The crystal statue glittered under the harsh rays of the unfiltered sun. The work leader, still sitting on the lip of the truck’s hatch, said, «It looks beautiful. You guys did a good job. Is the epoxy set?»
«Needs another few minutes,» said the young man, tapping the toe of his boot against the base that they had poured on the lunar plain.
«What happened when you got back to Houston?» the young woman asked. «Didn’t they get angry at you for being drunk?»
«Sure,» said the leader. «But what could they do? Sam’s booze pulled us through, and we could show that we were merely following the recommendations of the medics. Old Stone Face hushed it all up and we became heroes, just like Sandi told us we would be—for about a week.»
«And Sam?»
«He left the astronaut corps for a while and started his own business. The rest you know about from the history books. Hero, showman, scoundrel, patriot, it’s all true. He was all those things.»
«Did he and Sandi ever, uh … get together?» the young man asked.
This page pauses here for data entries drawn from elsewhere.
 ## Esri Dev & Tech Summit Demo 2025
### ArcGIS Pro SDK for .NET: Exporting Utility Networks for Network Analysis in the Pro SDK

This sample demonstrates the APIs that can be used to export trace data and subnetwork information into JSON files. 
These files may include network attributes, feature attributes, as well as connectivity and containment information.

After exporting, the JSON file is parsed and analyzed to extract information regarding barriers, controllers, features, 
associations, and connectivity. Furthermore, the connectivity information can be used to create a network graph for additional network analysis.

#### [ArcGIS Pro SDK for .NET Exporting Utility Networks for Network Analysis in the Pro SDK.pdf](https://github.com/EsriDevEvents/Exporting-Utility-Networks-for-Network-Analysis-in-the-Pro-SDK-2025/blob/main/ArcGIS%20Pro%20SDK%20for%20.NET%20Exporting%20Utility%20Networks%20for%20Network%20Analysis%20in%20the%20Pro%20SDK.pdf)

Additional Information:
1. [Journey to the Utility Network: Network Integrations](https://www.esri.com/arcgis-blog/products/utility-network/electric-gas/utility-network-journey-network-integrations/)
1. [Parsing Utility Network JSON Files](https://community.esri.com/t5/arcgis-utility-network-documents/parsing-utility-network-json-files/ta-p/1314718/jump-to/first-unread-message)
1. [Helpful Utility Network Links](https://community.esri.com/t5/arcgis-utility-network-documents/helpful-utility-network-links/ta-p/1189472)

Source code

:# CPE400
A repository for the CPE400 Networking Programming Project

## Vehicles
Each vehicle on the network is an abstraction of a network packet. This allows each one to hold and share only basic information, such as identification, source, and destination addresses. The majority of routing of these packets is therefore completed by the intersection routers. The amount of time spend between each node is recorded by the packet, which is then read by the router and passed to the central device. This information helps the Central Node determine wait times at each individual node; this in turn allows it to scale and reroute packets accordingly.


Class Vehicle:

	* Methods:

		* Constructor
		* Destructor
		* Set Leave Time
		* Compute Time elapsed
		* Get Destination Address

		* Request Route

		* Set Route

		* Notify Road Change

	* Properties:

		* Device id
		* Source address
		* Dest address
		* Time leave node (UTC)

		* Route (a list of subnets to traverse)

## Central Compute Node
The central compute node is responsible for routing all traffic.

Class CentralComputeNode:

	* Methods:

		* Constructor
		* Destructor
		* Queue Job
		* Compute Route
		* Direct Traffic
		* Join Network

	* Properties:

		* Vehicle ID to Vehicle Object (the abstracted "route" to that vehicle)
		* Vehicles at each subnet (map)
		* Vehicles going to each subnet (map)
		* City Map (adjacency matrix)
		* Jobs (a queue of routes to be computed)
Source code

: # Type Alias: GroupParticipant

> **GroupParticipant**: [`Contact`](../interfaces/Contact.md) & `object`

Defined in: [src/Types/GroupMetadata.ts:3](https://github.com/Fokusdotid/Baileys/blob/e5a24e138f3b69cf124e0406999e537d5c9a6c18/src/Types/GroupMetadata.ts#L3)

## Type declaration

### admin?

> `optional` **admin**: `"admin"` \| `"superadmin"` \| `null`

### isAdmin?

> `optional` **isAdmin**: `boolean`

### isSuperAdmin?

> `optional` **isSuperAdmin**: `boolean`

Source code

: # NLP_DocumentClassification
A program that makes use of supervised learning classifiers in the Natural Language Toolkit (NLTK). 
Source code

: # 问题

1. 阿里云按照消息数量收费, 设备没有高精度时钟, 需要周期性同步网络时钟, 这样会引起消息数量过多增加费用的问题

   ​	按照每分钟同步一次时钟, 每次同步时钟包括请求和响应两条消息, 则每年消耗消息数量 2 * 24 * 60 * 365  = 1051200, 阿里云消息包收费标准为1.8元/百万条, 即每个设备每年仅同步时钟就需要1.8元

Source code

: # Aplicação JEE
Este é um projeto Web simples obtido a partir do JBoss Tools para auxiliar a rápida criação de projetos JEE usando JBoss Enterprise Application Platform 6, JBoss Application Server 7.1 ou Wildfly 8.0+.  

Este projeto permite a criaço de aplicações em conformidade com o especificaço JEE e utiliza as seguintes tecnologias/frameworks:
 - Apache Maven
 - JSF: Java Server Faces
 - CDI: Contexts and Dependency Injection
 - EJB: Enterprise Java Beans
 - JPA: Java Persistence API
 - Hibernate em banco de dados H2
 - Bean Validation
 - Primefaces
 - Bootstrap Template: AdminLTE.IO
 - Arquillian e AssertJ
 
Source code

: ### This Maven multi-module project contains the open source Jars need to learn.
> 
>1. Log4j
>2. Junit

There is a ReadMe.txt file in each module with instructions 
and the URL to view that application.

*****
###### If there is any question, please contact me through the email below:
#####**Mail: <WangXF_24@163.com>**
«She was too smart to let him corner her. She used one of the other guys to protect her; married him, finally. Cowboy, I think it was. They eloped and spent their honeymoon in orbit. Zero gee and all that. Sam pretended to be very upset about it, but by that time he was surrounded by women, all of them taller than he was.»
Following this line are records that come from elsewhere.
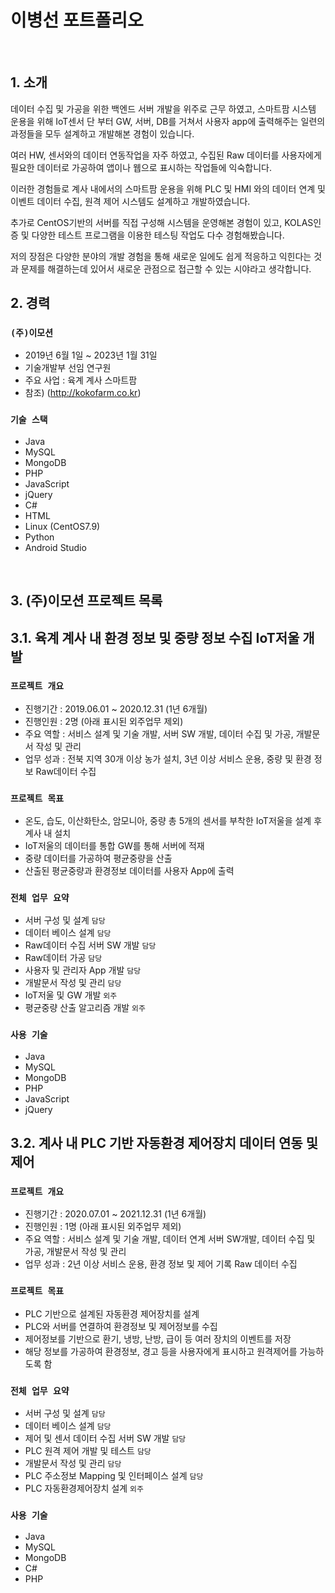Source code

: # 이병선 포트폴리오
</br>

## 1. 소개
데이터 수집 및 가공을 위한 백엔드 서버 개발을 위주로 근무 하였고, 스마트팜 시스템 운용을 위해 IoT센서 단 부터 GW, 서버, DB를 거쳐서 사용자 app에 출력해주는 일련의 과정들을 모두 설계하고 개발해본 경험이 있습니다.

여러 HW, 센서와의 데이터 연동작업을 자주 하였고, 수집된 Raw 데이터를 사용자에게 필요한 데이터로 가공하여 앱이나 웹으로 표시하는 작업들에 익숙합니다.

이러한 경험들로 계사 내에서의 스마트팜 운용을 위해 PLC 및 HMI 와의 데이터 연계 및 이벤트 데이터 수집, 원격 제어 시스템도 설계하고 개발하였습니다.

추가로 CentOS기반의 서버를 직접 구성해 시스템을 운영해본 경험이 있고, KOLAS인증 및 다양한 테스트 프로그램을 이용한 테스팅 작업도 다수 경험해봤습니다.

저의 장점은 다양한 분야의 개발 경험을 통해 새로운 일에도 쉽게 적응하고 익힌다는 것과 문제를 해결하는데 있어서 새로운 관점으로 접근할 수 있는 시야라고 생각합니다.


## 2. 경력
### `(주)이모션`
- 2019년 6월 1일 ~ 2023년 1월 31일
- 기술개발부 선임 연구원
- 주요 사업 : 육계 계사 스마트팜
- 참조) (http://kokofarm.co.kr)
### `기술 스택`
  - Java
  - MySQL
  - MongoDB
  - PHP
  - JavaScript
  - jQuery
  - C#
  - HTML
  - Linux (CentOS7.9)
  - Python
  - Android Studio
</br>

## 3. (주)이모션 프로젝트 목록
## 3.1. 육계 계사 내 환경 정보 및 중량 정보 수집 IoT저울 개발
### `프로젝트 개요`
  - 진행기간 : 2019.06.01 ~ 2020.12.31 (1년 6개월)
  - 진행인원 : 2명 (아래 표시된 외주업무 제외)
  - 주요 역할 : 서비스 설계 및 기술 개발, 서버 SW 개발, 데이터 수집 및 가공, 개발문서 작성 및 관리
  - 업무 성과 : 전북 지역 30개 이상 농가 설치, 3년 이상 서비스 운용, 중량 및 환경 정보 Raw데이터 수집

### `프로젝트 목표`
  - 온도, 습도, 이산화탄소, 암모니아, 중량 총 5개의 센서를 부착한 IoT저울을 설계 후 계사 내 설치
  - IoT저울의 데이터를 통합 GW를 통해 서버에 적재
  - 중량 데이터를 가공하여 평균중량을 산출
  - 산출된 평균중량과 환경정보 데이터를 사용자 App에 출력

### `전체 업무 요약`
  - 서버 구성 및 설계 `담당`
  - 데이터 베이스 설계 `담당`
  - Raw데이터 수집 서버 SW 개발 `담당`
  - Raw데이터 가공 `담당`
  - 사용자 및 관리자 App 개발 `담당`
  - 개발문서 작성 및 관리 `담당`
  - IoT저울 및 GW 개발 `외주`
  - 평균중량 산출 알고리즘 개발 `외주`

### `사용 기술`
  - Java
  - MySQL
  - MongoDB
  - PHP
  - JavaScript
  - jQuery

## 3.2. 계사 내 PLC 기반 자동환경 제어장치 데이터 연동 및 제어
### `프로젝트 개요`
  - 진행기간 : 2020.07.01 ~ 2021.12.31 (1년 6개월)
  - 진행인원 : 1명 (아래 표시된 외주업무 제외)
  - 주요 역할 : 서비스 설계 및 기술 개발, 데이터 연계 서버 SW개발, 데이터 수집 및 가공, 개발문서 작성 및 관리
  - 업무 성과 : 2년 이상 서비스 운용, 환경 정보 및 제어 기록 Raw 데이터 수집

### `프로젝트 목표`
  - PLC 기반으로 설계된 자동환경 제어장치를 설계
  - PLC와 서버를 연결하여 환경정보 및 제어정보를 수집
  - 제어정보를 기반으로 환기, 냉방, 난방, 급이 등 여러 장치의 이벤트를 저장
  - 해당 정보를 가공하여 환경정보, 경고 등을 사용자에게 표시하고 원격제어를 가능하도록 함

### `전체 업무 요약`
  - 서버 구성 및 설계 `담당`
  - 데이터 베이스 설계 `담당`
  - 제어 및 센서 데이터 수집 서버 SW 개발 `담당`
  - PLC 원격 제어 개발 및 테스트 `담당`
  - 개발문서 작성 및 관리 `담당`
  - PLC 주소정보 Mapping 및 인터페이스 설계 `담당`
  - PLC 자동환경제어장치 설계 `외주`

### `사용 기술`
  - Java
  - MySQL
  - MongoDB
  - C#
  - PHP
</br>
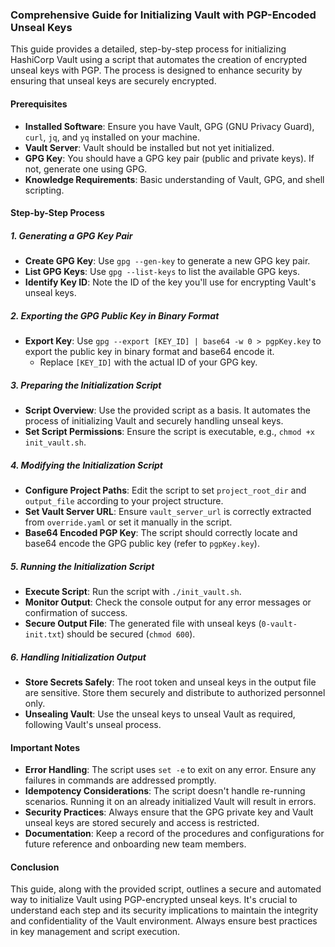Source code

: ### Comprehensive Guide for Initializing Vault with PGP-Encoded Unseal Keys

This guide provides a detailed, step-by-step process for initializing HashiCorp Vault using a script that automates the creation of encrypted unseal keys with PGP. The process is designed to enhance security by ensuring that unseal keys are securely encrypted.

#### Prerequisites

- **Installed Software**: Ensure you have Vault, GPG (GNU Privacy Guard), `curl`, `jq`, and `yq` installed on your machine.
- **Vault Server**: Vault should be installed but not yet initialized.
- **GPG Key**: You should have a GPG key pair (public and private keys). If not, generate one using GPG.
- **Knowledge Requirements**: Basic understanding of Vault, GPG, and shell scripting.

#### Step-by-Step Process

##### 1. Generating a GPG Key Pair
- **Create GPG Key**: Use `gpg --gen-key` to generate a new GPG key pair.
- **List GPG Keys**: Use `gpg --list-keys` to list the available GPG keys.
- **Identify Key ID**: Note the ID of the key you'll use for encrypting Vault's unseal keys.

##### 2. Exporting the GPG Public Key in Binary Format
- **Export Key**: Use `gpg --export [KEY_ID] | base64 -w 0 > pgpKey.key` to export the public key in binary format and base64 encode it.
  - Replace `[KEY_ID]` with the actual ID of your GPG key.

##### 3. Preparing the Initialization Script
- **Script Overview**: Use the provided script as a basis. It automates the process of initializing Vault and securely handling unseal keys.
- **Set Script Permissions**: Ensure the script is executable, e.g., `chmod +x init_vault.sh`.

##### 4. Modifying the Initialization Script
- **Configure Project Paths**: Edit the script to set `project_root_dir` and `output_file` according to your project structure.
- **Set Vault Server URL**: Ensure `vault_server_url` is correctly extracted from `override.yaml` or set it manually in the script.
- **Base64 Encoded PGP Key**: The script should correctly locate and base64 encode the GPG public key (refer to `pgpKey.key`).

##### 5. Running the Initialization Script
- **Execute Script**: Run the script with `./init_vault.sh`.
- **Monitor Output**: Check the console output for any error messages or confirmation of success.
- **Secure Output File**: The generated file with unseal keys (`0-vault-init.txt`) should be secured (`chmod 600`).

##### 6. Handling Initialization Output
- **Store Secrets Safely**: The root token and unseal keys in the output file are sensitive. Store them securely and distribute to authorized personnel only.
- **Unsealing Vault**: Use the unseal keys to unseal Vault as required, following Vault's unseal process.

#### Important Notes
- **Error Handling**: The script uses `set -e` to exit on any error. Ensure any failures in commands are addressed promptly.
- **Idempotency Considerations**: The script doesn't handle re-running scenarios. Running it on an already initialized Vault will result in errors.
- **Security Practices**: Always ensure that the GPG private key and Vault unseal keys are stored securely and access is restricted.
- **Documentation**: Keep a record of the procedures and configurations for future reference and onboarding new team members.

#### Conclusion
This guide, along with the provided script, outlines a secure and automated way to initialize Vault using PGP-encrypted unseal keys. It's crucial to understand each step and its security implications to maintain the integrity and confidentiality of the Vault environment. Always ensure best practices in key management and script execution.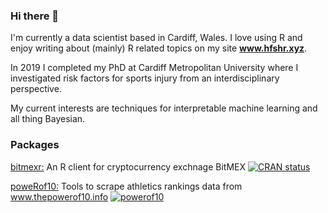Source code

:### Hi there 👋

I'm currently a data scientist based in Cardiff, Wales. I love using R and enjoy writing about (mainly) R related topics on my site **www.hfshr.xyz**.

In 2019 I completed my PhD at Cardiff Metropolitan University where I investigated risk factors for sports injury from an interdisciplinary perspective.

My current interests are techniques for interpretable machine learning and all thing Bayesian.

### Packages

[bitmexr:](https://cran.r-project.org/web/packages/bitmexr/index.html) An R client for cryptocurrency exchnage BitMEX [![CRAN status](https://www.r-pkg.org/badges/version/bitmexr)](https://CRAN.R-project.org/package=bitmexr)

[poweRof10:](https://github.com/hfshr/poweRof10) Tools to scrape athletics rankings data from www.thepowerof10.info [![powerof10](https://img.shields.io/badge/just-for%20fun-blue.svg)](https://powerof10.hfshr.xyz/)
The three of them walked slowly around the gleaming statue.
«Look at the rainbows it makes where the sun hits it,» said the young woman. «It’s marvelous.»
«But if he was so smart,» said the young man, «why’d he pick this spot ‘way out here for his grave? It’s miles from Selene City. You can’t even see the statue from the city.»
«Silly. This is the place where Base Gamma was,» said the young woman. «Isn’t that right?»
«No,» the leader said. «Gamma was all the way over on the other side of Nubium. It’s still there. Abandoned, but still there. Even the blasted return module is still sitting there, as dumb as ever.»
«Then why put the statue here?»
The leader chuckled. «Sam was a pretty shrewd guy. He set up, in his will, a tourist agency that will guide people to the important sites on the Moon. They start at Selene City and go along the surface in those big cruisers that’re being built back at the city. Sam’s tomb is going to he a major tourist attraction, and he wanted it far enough out in the mare so that people wouldn’t be able to see it from Selene; they have to buy tickets and take the bus.»
Both the young people laughed tolerantly.
«I guess he was pretty smart, at that,» the young man confessed.
«And he had a long memory, too,» said the leader. «He left this tourist agency to me and the other guys from Artemis IV, in his will. We own it. I figure it’ll keep me comfortable for the rest of my life.»
«Why did he do that?»
The leader shrugged inside his cumbersome suit. «Why did he build that still? Sam always did what he darned well felt like doing. No matter what you think of him, he always remembered his friends.»
The three of them gave the crystal statue a final admiring glance, then clumped back to the truck and started the hour long drive to Selene City.
AMORALITY TALE
This is, of course, an alternate history tale. How might the world have changed if the incidents in this story had actually happened in the 1970s? As more than one character has said in more than one story, «It just might work!»
To: The President of the United States
The White House
From: Rev. Joshua Folsom
Associate Director (pro tem.) National Security Agency
Dear Mr. President:
Although the immediate crisis seems to have passed, and our beloved Nation has apparently weathered the worst of the storm, I fear that we are and will continue to be in the gravest danger for some time to come. Frankly, sir, I do not see how we can avoid eventual retribution and disaster.